The Way of the Gun is about two nomadic drifters who have basically given society the middle finger. Living and surviving by selling their blood and semen as they migrate from place to place. When they're at a sperm depository one day, by happenstance, they overhear a conversation where they learn of a surrogate that's getting paid a cool $1 million to have a baby for some rich bozos. Seeing this as an opportunity to make some bank and "stop jerking off" they decide to kidnap the surrogate and ransom her back to the eager parents in waiting. Little do the two opportunistic drifters, George Parker (Ryan Phillippe) and Harold Longbaugh (Benicio Del Toro) know that not only is the surrogate, Robin (Juliette Lewis) carrying the baby for an affluent couple, but also an immensely powerful couple who don't take well to being shaken down.
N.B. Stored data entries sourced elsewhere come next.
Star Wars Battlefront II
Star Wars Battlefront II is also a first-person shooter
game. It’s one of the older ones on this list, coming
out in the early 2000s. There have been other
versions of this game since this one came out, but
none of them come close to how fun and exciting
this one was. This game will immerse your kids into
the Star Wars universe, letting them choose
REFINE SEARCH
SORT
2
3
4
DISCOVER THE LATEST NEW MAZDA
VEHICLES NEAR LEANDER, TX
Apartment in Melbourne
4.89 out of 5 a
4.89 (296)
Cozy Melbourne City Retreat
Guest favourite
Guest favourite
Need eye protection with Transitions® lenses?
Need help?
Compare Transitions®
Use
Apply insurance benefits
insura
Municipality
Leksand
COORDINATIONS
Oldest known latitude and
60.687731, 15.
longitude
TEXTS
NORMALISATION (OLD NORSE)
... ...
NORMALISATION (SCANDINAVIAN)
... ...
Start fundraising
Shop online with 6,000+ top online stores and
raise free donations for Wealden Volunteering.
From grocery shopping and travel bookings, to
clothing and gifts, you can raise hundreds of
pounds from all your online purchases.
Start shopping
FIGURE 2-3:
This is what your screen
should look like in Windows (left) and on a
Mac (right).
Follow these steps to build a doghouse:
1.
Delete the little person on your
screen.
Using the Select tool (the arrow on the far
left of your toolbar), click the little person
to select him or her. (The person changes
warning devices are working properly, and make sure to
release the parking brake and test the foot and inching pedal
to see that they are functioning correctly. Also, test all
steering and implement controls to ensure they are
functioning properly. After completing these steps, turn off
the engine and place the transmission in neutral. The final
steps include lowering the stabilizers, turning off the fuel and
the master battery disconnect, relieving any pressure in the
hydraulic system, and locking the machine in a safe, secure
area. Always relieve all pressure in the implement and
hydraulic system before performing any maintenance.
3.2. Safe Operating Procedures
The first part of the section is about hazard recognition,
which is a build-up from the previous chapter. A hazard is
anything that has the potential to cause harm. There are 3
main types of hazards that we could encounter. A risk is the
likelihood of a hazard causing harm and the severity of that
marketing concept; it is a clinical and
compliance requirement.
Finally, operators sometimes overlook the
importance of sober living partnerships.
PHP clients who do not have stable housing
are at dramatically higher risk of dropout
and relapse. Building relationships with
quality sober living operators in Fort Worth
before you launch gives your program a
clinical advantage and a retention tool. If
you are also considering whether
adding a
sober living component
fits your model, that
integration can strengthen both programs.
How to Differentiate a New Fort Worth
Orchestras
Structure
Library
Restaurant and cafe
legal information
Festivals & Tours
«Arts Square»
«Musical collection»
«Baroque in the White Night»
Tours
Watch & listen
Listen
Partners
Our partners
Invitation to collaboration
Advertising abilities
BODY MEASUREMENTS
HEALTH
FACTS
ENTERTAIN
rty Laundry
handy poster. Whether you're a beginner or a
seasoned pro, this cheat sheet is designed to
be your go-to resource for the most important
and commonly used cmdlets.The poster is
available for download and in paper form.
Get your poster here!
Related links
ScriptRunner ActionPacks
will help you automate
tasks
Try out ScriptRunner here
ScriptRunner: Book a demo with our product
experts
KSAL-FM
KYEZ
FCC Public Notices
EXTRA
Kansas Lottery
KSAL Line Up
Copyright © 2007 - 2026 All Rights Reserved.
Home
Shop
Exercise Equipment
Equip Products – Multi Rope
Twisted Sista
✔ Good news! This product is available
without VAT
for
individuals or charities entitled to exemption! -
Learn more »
Once Parker and Longbaugh realize exactly how deep they've gotten themselves in the shit, they ask for a ransom of $15 million, which the would be parent Hale Chidduck (Scott Wilson) reluctantly agrees to pay. With that much money on the table and so many thieves, crooks and killers circling it, it doesn't take long for some more individual motivations to start popping up, deception and greed starts taking over. It's as Joe Sarno (James Caan) says in the movie "Fifteen million dollars is not money. It's a motive with a universal adapter on it!", he knows the sort of backstabbing and duplicity that money like that can, and does, inspire in people.
The Way of the Gun struck me as being a modern western, a term that No Country for Old Men popularized roughly seven years later. The fact that the two leads are named after Butch Cassidy and the Sundance Kid should really give you an inkling as to the sort of movie you're in for as well. I never could get a handle on Parker and Longbaugh though, we're given the impression that they're small-time criminals, at best, yet as the movie progresses it becomes clear that they're more than proficient with weapons and tactics, they're highly skilled when it comes to guns and strategy. You can tell that a lot of work and detail went into their firearms training, how they moved, how they handled their weapons, the way they cleared rooms, reloaded their weapons, things like that.
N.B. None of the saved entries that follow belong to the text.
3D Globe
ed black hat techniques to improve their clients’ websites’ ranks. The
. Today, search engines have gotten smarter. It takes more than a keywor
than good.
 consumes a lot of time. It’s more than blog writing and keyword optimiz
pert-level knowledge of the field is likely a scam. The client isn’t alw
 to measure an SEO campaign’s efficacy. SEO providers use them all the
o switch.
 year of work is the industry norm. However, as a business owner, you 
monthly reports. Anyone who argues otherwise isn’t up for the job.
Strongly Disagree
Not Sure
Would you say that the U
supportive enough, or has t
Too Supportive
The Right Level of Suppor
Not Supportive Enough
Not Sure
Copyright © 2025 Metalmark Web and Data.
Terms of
The narrative of The Way of the Gun weaves a lot of threads and they don't always work either, it can get a bit incoherent at times, like it's trying to do much. Had Christopher McQuarrie (director and writer) dropped two elements and focused more on the two leads, I think it would have flowed a lot better than it did, but it often felt like a pretty scattered and fractured movie. The dialogue though is profane and funny, but McQuarrie also implements a couple of smart analogies as well, one scene in particular where Longbaugh is threatening Robin as he's explaining the rules of a card game and another where Sarno and Longbaugh have a conversation at a bar.
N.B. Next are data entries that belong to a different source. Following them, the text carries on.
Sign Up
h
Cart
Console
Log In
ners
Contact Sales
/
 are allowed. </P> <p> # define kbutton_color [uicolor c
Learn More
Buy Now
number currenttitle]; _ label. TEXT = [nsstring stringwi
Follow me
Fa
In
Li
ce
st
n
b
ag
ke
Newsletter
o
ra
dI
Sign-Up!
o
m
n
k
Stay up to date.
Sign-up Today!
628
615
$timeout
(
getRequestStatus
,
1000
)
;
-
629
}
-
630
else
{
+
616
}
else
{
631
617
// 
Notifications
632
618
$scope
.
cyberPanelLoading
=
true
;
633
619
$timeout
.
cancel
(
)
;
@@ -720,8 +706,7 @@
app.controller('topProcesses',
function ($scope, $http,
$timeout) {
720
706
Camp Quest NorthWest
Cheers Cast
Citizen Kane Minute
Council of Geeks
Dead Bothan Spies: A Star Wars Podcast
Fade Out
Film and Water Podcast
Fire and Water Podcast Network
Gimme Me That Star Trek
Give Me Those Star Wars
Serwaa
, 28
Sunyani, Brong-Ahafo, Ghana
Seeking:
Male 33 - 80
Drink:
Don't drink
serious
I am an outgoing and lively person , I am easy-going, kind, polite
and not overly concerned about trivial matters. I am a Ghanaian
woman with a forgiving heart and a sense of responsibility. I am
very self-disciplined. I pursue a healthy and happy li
The Way of the Gun is a modernized version of 'the way of the sword' in case you didn't notice, the notion that if you live by the sword/gun, then the chances are that you'll die by the sword/gun. Nevertheless, everyone seems accutely aware of the path they've chosen in The Way of the Gun and are prepared for what awaits them. They are no clear cut heroes here, even the two leads are barely borderline sympathetic characters, but I think the distinction lies in that while they're obviously bad men, they're not necessarily evil men. I like movies where morality is ambiguous, complex and not so obvious, it makes for interesting characters I think. The Way of the Gun might is not an action packed movie, but it is a sufficiently tense and twisting movie that leads to a fantastically realistic shootout at the end.